═══ AUSZUG
# Thaurial's Phanteks Enthoo Luxe meets WaKü



## Thaurial (22. Mai 2015)

*Thaurial's Phanteks Enthoo Luxe meets WaKü*

Hallo Leute,

nachdem mir hier im Forum sehr viele Leute geholfen haben mein Projekt zu realisieren, möchte ich nun nach ca. 1 Monat hin und herbauerei wenigstens ein paar Eindrücke hinterlassen was so passiert ist. Einiges an Hardware ging ein und aus, auch einige Komponenten der Wakü mussten getauscht werden - aber jetzt bin ich erstmal an einem Punkt angelangt mit dem ich mich wohl für eine Weile zufrieden geben kann. Hier erstmal die Fakten:

*Hardware:*

Case: Phanteks Enthoo Luxe (weiß)
Board: ASUS Z97 ProGamer
CPU: i7 4790K
GPU: MSI Lightning R9 290X
RAM:  16GB G.Skill TridentX
BeQuiet DarkPowerPro 550W
*
Wakü:*


1x 140mm x 30mm Alphacool NExxos - REAR
1x 420mm x 30mm Alphacool NExxos - Top
1x 240mm x 45mm Alphacool Nexxos - Front
6x Noiseblocker Black Silent Pro PL2
Aquaero 5LT
Laing DDC 1T Plus PWM
Aqualis ECO 100ml

So nun einfach ein paar Bilder:

Vorher:




			Dieser Inhalt steht nur eingeloggten Mitgliedern zur Verfügung.
        




			Dieser Inhalt steht nur eingeloggten Mitgliedern zur Verfügung.
        




			Dieser Inhalt steht nur eingeloggten Mitgliedern zur Verfügung.
        



Umbau- noch mit alten Board:




			Dieser Inhalt steht nur eingeloggten Mitgliedern zur Verfügung.
        




			Dieser Inhalt steht nur eingeloggten Mitgliedern zur Verfügung.
        




			Dieser Inhalt steht nur eingeloggten Mitgliedern zur Verfügung.
        




			Dieser Inhalt steht nur eingeloggten Mitgliedern zur Verfügung.
        




			Dieser Inhalt steht nur eingeloggten Mitgliedern zur Verfügung.
        



Finally:




			Dieser Inhalt steht nur eingeloggten Mitgliedern zur Verfügung.
══════
═══ DATEN
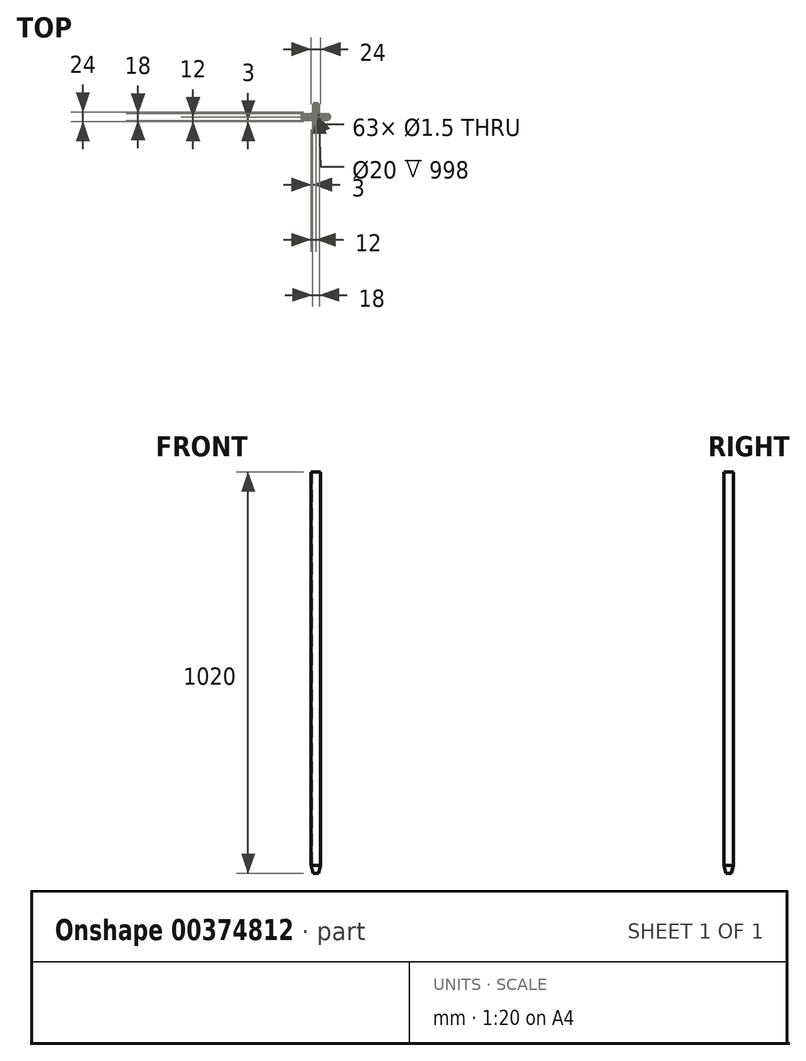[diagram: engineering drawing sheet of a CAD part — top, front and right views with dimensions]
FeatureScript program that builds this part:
══════
SCHRIFTLICHE AUFGABE 1: Welche Pumpe wird im Forenbeitrag zur Wasserkühlung aufgeführt?
SCHRIFTLICHE AUFGABE 2: Zähle alle Komponenten auf, die im Forenbeitrag zur Wasserkühlung unter der Überschrift „Hardware:“ stehen.
SCHRIFTLICHE AUFGABE 3: Schreibe den Forenbeitrag zur Wasserkühlung im Anschluss an seine letzte Zeile weiter.

ERGEBNIS 1: Laing DDC 1T Plus PWM

ERGEBNIS 2:
- Case: Phanteks Enthoo Luxe (weiß)
- Board: ASUS Z97 ProGamer
- CPU: i7 4790K
- GPU: MSI Lightning R9 290X
- RAM: 16GB G.Skill TridentX
- BeQuiet DarkPowerPro 550W

ERGEBNIS 3:
			Dieser Inhalt steht nur eingeloggten Mitgliedern zur Verfügung.
        




			Dieser Inhalt steht nur eingeloggten Mitgliedern zur Verfügung.
        




			Dieser Inhalt steht nur eingeloggten Mitgliedern zur Verfügung.
        




			Dieser Inhalt steht nur eingeloggten Mitgliedern zur Verfügung.
        




			Dieser Inhalt steht nur eingeloggten Mitgliedern zur Verfügung.
        




			Dieser Inhalt steht nur eingeloggten Mitgliedern zur Verfügung.
        




			Dieser Inhalt steht nur eingeloggten Mitgliedern zur Verfügung.
        




Ich hoffe ich konnte einige dazu ermuntern eine Wakü in das Enthoo Luxe zu bauen.


Zudem möchte ich mich nochmal ausdrücklich bei *Aquatuning bedanken*. Sie waren mir gegenüber immer freundlich und vorallem sehr flexibel und kulant  100%tige Empfehlung!

Besonderen dank noch an: *alm0st*, *Incredible Alk*, *Spattel* und *rudeboy*!


So ich hoffe euch gefällts und bis bald!

Thau


----------



## alm0st (22. Mai 2015)

*AW: Thaurial's Phanteks Enthoo Luxe meets WaKü*

Glückwunsch zum neuen System, schaut richtig gut aus - gefällt mir  Freut mich wenn ich dir helfen konnte. Hoffe du hast noch lange Freude damit


----------



## SpatteL (22. Mai 2015)

*AW: Thaurial's Phanteks Enthoo Luxe meets WaKü*

Ist wirklich klasse geworden!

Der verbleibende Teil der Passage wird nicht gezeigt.